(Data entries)
- - -

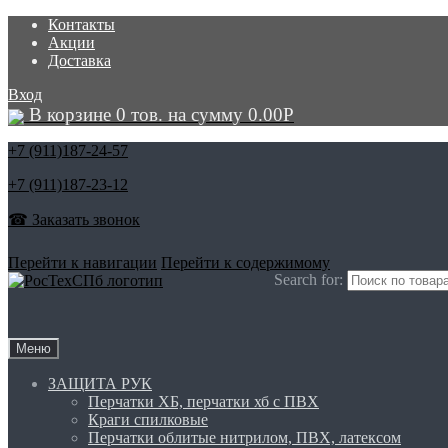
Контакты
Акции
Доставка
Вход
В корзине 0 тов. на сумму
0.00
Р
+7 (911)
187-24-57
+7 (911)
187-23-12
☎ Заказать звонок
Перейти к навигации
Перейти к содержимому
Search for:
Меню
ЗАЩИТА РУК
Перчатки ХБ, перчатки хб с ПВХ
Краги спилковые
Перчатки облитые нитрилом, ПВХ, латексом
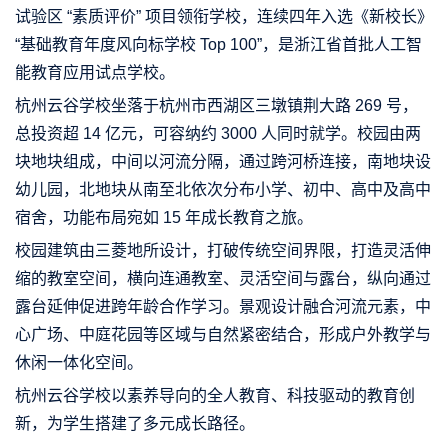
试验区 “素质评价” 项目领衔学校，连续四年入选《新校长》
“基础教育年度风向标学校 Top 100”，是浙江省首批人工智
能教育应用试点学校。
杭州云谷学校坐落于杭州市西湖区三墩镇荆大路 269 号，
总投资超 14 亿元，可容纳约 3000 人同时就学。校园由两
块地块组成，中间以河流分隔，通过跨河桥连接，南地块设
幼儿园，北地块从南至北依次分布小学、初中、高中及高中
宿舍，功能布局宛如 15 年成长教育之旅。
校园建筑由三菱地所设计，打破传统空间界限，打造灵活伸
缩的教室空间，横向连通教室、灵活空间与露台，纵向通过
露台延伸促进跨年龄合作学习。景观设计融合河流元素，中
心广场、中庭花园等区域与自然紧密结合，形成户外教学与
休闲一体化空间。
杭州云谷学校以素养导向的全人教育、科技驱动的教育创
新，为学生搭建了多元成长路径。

- - -

Please write out all the text from the data above, character for character, and leave the pictures out of your answer.

** Output of the exercise **
Контакты
Акции
Доставка
Вход
В корзине 0 тов. на сумму
0.00
Р
+7 (911)
187-24-57
+7 (911)
187-23-12
☎ Заказать звонок
Перейти к навигации
Перейти к содержимому
Search for:
Меню
ЗАЩИТА РУК
Перчатки ХБ, перчатки хб с ПВХ
Краги спилковые
Перчатки облитые нитрилом, ПВХ, латексом
试验区 “素质评价” 项目领衔学校，连续四年入选《新校长》
“基础教育年度风向标学校 Top 100”，是浙江省首批人工智
能教育应用试点学校。
杭州云谷学校坐落于杭州市西湖区三墩镇荆大路 269 号，
总投资超 14 亿元，可容纳约 3000 人同时就学。校园由两
块地块组成，中间以河流分隔，通过跨河桥连接，南地块设
幼儿园，北地块从南至北依次分布小学、初中、高中及高中
宿舍，功能布局宛如 15 年成长教育之旅。
校园建筑由三菱地所设计，打破传统空间界限，打造灵活伸
缩的教室空间，横向连通教室、灵活空间与露台，纵向通过
露台延伸促进跨年龄合作学习。景观设计融合河流元素，中
心广场、中庭花园等区域与自然紧密结合，形成户外教学与
休闲一体化空间。
杭州云谷学校以素养导向的全人教育、科技驱动的教育创
新，为学生搭建了多元成长路径。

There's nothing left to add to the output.